What I can’t do is a yoga handstand. Or a yoga headstand or a yoga forearm stand. Because those require control, balance, and strength. All qualities my Gumby-like body is lacking.

Paul and I set up our mats along the wall and put our heads in our hands. We stuck our butts in the air, walked our legs towards our heads, and tried to gently lift up into headstands. A moment later we both collapsed down on our mats, red-face and giggling. “Don’t worry, ” I whispered to Paul, who was looking around at the forty-year-old women in headstands all around the studio. “I can’t do one either.”

This is the position in which I popped my hamstring.

This is me in the position in which I popped my hamstring.  (I did not pop it when this picture was taken.)

For the past few years, perhaps since my hamstring injury, I’ve been focusing more on building muscle and improving alignment and less on showing off my stretchiness.

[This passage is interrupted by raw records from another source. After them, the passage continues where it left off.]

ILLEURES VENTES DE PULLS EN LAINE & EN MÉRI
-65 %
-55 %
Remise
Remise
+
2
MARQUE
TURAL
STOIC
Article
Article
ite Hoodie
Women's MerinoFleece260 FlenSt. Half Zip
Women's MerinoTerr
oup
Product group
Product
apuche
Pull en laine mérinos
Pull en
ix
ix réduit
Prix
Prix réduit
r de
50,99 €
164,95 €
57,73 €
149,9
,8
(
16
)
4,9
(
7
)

I’ve had to get humble and let go of my flexibility, at least a bit, in order to improve my strength. Now I’m retraining myself.  I’m getting rid of bad habits and relearning poses. I’ve had to accept the fact that just because a regular handstand is easy for me, it doesn’t mean a yoga handstand will be, or should be.  Sometimes it seems like I’ll never be able to do a yogic inversion, but the important thing is that I’m trying.

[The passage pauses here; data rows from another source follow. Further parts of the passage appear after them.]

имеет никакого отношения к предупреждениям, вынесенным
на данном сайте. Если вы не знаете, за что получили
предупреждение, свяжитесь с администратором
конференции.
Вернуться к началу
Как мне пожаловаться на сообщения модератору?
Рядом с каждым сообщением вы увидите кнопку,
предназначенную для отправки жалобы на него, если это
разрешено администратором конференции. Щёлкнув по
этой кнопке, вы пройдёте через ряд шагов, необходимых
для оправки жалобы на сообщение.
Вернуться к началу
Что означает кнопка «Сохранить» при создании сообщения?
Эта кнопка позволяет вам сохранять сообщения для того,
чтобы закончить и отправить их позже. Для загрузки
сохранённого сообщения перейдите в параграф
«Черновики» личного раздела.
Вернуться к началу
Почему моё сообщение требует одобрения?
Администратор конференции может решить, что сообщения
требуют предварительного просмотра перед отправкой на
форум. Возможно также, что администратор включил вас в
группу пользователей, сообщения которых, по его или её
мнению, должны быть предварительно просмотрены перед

I often find that lessons I learn on the yoga mat can be applied to other aspects of my life.  Like writing.  I started out with an initial aptitude.  I was always praised for my creative writing in elementary and high school, and I won a prestigious short story award when I was just out of college. But perhaps this reliance on my natural ability has impeded my progress as I try to take my writing to the next level.

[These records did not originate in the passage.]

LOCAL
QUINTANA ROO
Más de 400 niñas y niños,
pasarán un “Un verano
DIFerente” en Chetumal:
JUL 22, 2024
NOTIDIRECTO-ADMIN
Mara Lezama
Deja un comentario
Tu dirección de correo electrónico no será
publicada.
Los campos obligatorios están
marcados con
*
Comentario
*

Lately I’ve had to accept that just because writing and revising short stories is relatively easy for me, it doesn’t mean writing a novel will be. My writing has always been heavy on language, character and style, while lacking in plot and structure – qualities you usually need for a novel. I’ve dashed out a few novels, but like my quick-and-dirty handstands, they haven’t been very good. I need to learn to write with more strength, balance, and control. I’ve had grow more humble and let go of some of my deep-seated notions about my own writing in order to improve.  I’m in the process of retraining myself: getting rid of bad habits and re-writing large chunks of my latest novel. Sometimes it all seems impossible, but the important thing is that I’m trying.

*  *  *

“You’re so close,” Paul told me the other day while I was practicing headstand position in our bedroom.

“I know. I think I’m scared. I can feel that I’m close, but then I get nervous and I stop.”

“Try it again,” he said.

I put my head back in my hands and stuck my butt in the air. I could feel my core contracting, pulling me upwards. I lifted one leg, and then, gently, the other. And suddenly I was upside down, balancing in the air.  “Oh my gosh, I’m doing it!” I couldn’t believe it. I felt like a tiny window had opened deep inside me. A secret had been revealed.

I guess if you practice anything long enough, eventually you figure it out. And sometimes the scariest part is right before you succeed.  Writing and publishing a novel seems seems impossible sometimes. But it’s not.  So I’ll continue to practice, and one day, when I’ve built up my strength, it’ll happen.

Eva doing a headstand in her bedroom.

Eva doing a headstand in her bedroom.


About evalangston

Eva Langston is a writer, among other things.

2 responses »

  1. That’s very true. I used to be bendy, but never had much in the way of core muscles, not after I quit swimming. I could still do my gymnastics tricks until I injured my back – it was all down hill from there.
    Finding physical and metaphorical balance in the self takes time and training. You can do it 🙂

  2. “…more strength, balance, and control.” Shouldn’t this be true for all aspects of our life. So often I focus only on one area because it is my strongest. Usually this comes at the expense of ignoring my weaknesses. The consequences are obvious and extends to all facets of my life. For me the key is not to be complacent but relentless in becoming the person I want to be.